Algérie

Cherif Belmihoub : "Des calculs d'épicier"


L'augmentation importante des droits de timbre sur la carte d'identité, la carte grise, le passeport et le permis de conduire prévue dans le projet de loi finances complémentaire (LFC ) suscite d'ores et déjà le mécontentement de nombre de citoyens.Contacté par Liberté pour se prononcer sur la pertinence de cette disposition fiscale, le professeur Mohamed Cherif Belmihoub, spécialiste des politiques publiques, constate également qu'elle n'a pas de sens. "Cette augmentation des droits de timbre, sa finalité, c'est pour gagner un peu d'argent. Elle ne rapportera pas beaucoup au Trésor public. Je ne cerne pas l'efficacité d'une telle mesure. Ce sont des calculs d'épicier. Elle n'a pas véritablement de sens économique", analyse le spécialiste.
Mohamed Cherif Belmihoub a ajouté que la hausse des droits de timbre a été programmée parce que c'est facile à recouvrer, elle ne risque pas, contrairement à d'autres augmentations d'impôts, de générer la contestation, de faire sortir les contribuables dans la rue. Le professeur rappelle que la mesure a été instituée pour dégager des ressources pour le fonctionnement de services qui confectionnent ces documents administratifs, afin de couvrir les coûts supplémentaires induits par l'utilisation de nouvelles technologies supportés par le Trésor public. Or, le budget de l'Etat est un budget global. Ce n'est pas un budget par activité. Le gouvernement aurait pu en somme faire l'économie de cette mesure impopulaire qui ne procure pas un gain substantiel pour les caisses de l'Etat.

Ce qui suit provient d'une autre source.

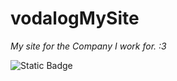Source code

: # vodalogMySite
*My site for the Company I work for. :3*

![Static Badge](https://img.shields.io/badge/In_Process-blue)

Pour le spécialiste, le budget de l'Etat s'assimile à un exercice purement comptable. Alors que la loi de finances devrait être l'instrument d'exécution d'une politique économique et de politiques publiques qui courent sur le moyen terme.
"La loi de finances, soutient-il, n'est qu'un outil d'exécution d'une politique économique, d'une doctrine économique. Comme en Algérie, il n'existe pas véritablement de politique économique, de véritables politiques publiques, on fait jouer à la loi de finances un rôle qui n'est pas le sien, celui de politique économique, avec des mesures qui devraient relever beaucoup plus de lois, de textes réglementaires édictés par le gouvernement ou des départements ministériels. C'est pourquoi la loi de finances revêt beaucoup d'importance en Algérie." "Elle est devenue une star", a-t-il lancé sur un ton ironique.
Quant à la pertinence d'une loi de finances complémentaire, il explique qu'elle devient nécessaire à la survenance au cours de l'année d'un événement majeur dont les effets affectent significativement soit les ressources, soit les recettes budgétaires. Pour la cas présent de l'Algérie, il s'agit de l'augmentation des prix du pétrole ? un baril à près de 80 dollars ? qui engendre des ressources fiscales supplémentaires pour le Trésor, d'où la programmation de nouvelles dépenses pour financer des projets ou des besoins de fonctionnement qui n'étaient pas budgétisés, en un mot pas prévus par la loi de finances 2018.
Quant à l'institution de droits additionnels à l'importation (de fortes taxes) prévus par la loi de finances complémentaire 2018, le spécialiste estime que cette mesure permet au gouvernement de remédier au cafouillage qui a régné ces dernières années en matière de gestion du commerce extérieur. Mais pour Mohamed Cherif Belmihoub, il n'existe pour l'heure pas de véritable politique en matière de commerce extérieur ni de loi sur le commerce extérieur. Le professeur estime, dans ce sens, que la politique qui consiste à réduire les importations s'avère guère judicieuse parce ce sont pour l'essentiel des intrants ou des biens de consommation indispensables nécessaires au fonctionnement de l'économie ou du marché.
Il aurait mieux fallu prendre plutôt des mesures pour augmenter les exportations. Le gouvernement est dans une logique comptable et non dans la perspective moyen terme d'engager des réformes structurelles en vue d'une plus grande solidité de l'économie nationale, a-t-il laissé entendre.
À rappeler que le droit de timbre pour la carte d'identité nationale est fixé dans cette LFC à 2 500 DA, à 10 000 DA pour le passeport et 15 000 DA pour le permis de conduire léger.